ASSIGNMENT A
Update the SLURM page text beginning at "The SLURM system" and ending after "logins are disabled.", swapping "master host" for "head node".
ASSIGNMENT B
In the SLURM page, rewrite the paragraph that starts "SLURM (Simple Linux Utility for Resource Management)" as a short list of its main facts.
ASSIGNMENT C
According to the SLURM page, how large are the local SSD disks (/scratch) on arton09, arton10 and arton11?

EXCERPTED PASSAGE
[Start of section]
The SLURM system installed on the powerful ITET arton compute servers is an alternative to the Condor batch computing system and reserved for staff of the contributing institutes (APS,IBT,IFA,NARI,TIK,WINS). It consists of a master host, where the scheduler resides and the arton compute nodes, where the batch jobs are executed. The compute nodes are powerful servers located in server rooms, they are exclusively reserved for batch processing. Interactive logins are disabled.
SLURM
SLURM (Simple Linux Utility for Resource Management) is a free and open-source job scheduler for Linux and Unix-like kernels, used by many of the world's supercomputers and compute clusters. Slurm's design is very modular with about 100 optional plugins. In 2010, the developers of Slurm founded SchedMD, which maintains the canonical source, provides development, level 3 commercial support and training services and also provide a very good online documentation to Slurm.
gfreudig@trollo:~/Batch$ sinfo PARTITION AVAIL TIMELIMIT NODES STATE NODELIST cpu.normal.32* up 1-00:00:00 2 idle arton02,zampano cpu.normal.64 up 1-00:00:00 1 idle arton09 cpu.normal.256 up 1-00:00:00 1 idle arton09 array.normal up 1-00:00:00 2 idle arton02,zampano gpu.normal up 1-00:00:00 1 mix artongpu01 gfreudig@trollo:~/Batch$
SLURM Arton Grid
Hardware
At the moment the computing power of the SLURM Arton Grid is based on the following 11 cpu compute servers and 1 gpu compute server (compute nodes) :
Server |
CPU |
Frequency |
Cores |
GPUs |
Memory |
Operating System |
||||||
arton01 - 03 |
Dual Octa-Core Intel Xeon E5-2690 |
2.90 GHz |
16 |
- |
128 GB |
Debian 9 |
||||||
arton04 - 08 |
Dual Deca-Core Intel Xeon E5-2690 v2 |
3.00 GHz |
20 |
- |
128 GB |
Debian 9 |
||||||
arton09 - 10 |
Dual Deca-Core Intel Xeon E5-2690 v2 |
3.00 GHz |
20 |
- |
256 GB |
Debian 9 |
||||||
arton11 |
Dual Deca-Core Intel Xeon E5-2690 v2 |
3.00 GHz |
20 |
- |
768 GB |
Debian 9 |
||||||
artongpu01 |
Dual Octa-Core Intel Xeon Silver 4208 CPU |
2.10 GHz |
16 |
2 |
128GB |
Debian 9 |
The local disks (/scratch) of arton09, arton10 and arton11 are fast SSD-disks (6 GBit/s) with a size of 720 GByte.
[End of section]
Data taken from a collection
[Start of section]
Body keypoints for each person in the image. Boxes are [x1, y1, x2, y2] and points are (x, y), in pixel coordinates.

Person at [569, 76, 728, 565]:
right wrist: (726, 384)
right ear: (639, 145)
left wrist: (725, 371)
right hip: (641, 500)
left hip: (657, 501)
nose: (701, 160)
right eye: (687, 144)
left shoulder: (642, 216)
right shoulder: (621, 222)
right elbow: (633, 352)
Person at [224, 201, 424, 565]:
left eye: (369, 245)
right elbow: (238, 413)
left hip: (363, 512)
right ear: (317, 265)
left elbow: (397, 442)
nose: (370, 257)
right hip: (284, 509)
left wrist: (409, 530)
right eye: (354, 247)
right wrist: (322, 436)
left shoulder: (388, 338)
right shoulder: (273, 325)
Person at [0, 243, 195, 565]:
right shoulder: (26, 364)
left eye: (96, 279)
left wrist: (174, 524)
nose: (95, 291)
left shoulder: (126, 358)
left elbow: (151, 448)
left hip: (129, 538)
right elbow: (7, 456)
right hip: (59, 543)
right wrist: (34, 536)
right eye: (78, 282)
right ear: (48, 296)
[End of section]
REPLY A
The SLURM system installed on the powerful ITET arton compute servers is an alternative to the Condor batch computing system and reserved for staff of the contributing institutes (APS,IBT,IFA,NARI,TIK,WINS). It consists of a head node, where the scheduler resides and the arton compute nodes, where the batch jobs are executed. The compute nodes are powerful servers located in server rooms, they are exclusively reserved for batch processing. Interactive logins are disabled.

REPLY B
- SLURM stands for Simple Linux Utility for Resource Management.
- It is a free, open-source job scheduler for Linux and Unix-like kernels.
- Many of the world's supercomputers and compute clusters use it.
- Its design is very modular, with about 100 optional plugins.
- In 2010 its developers founded SchedMD.
- SchedMD maintains the canonical source and provides development, level 3 commercial support, training services and very good online documentation.

REPLY C
720 GByte.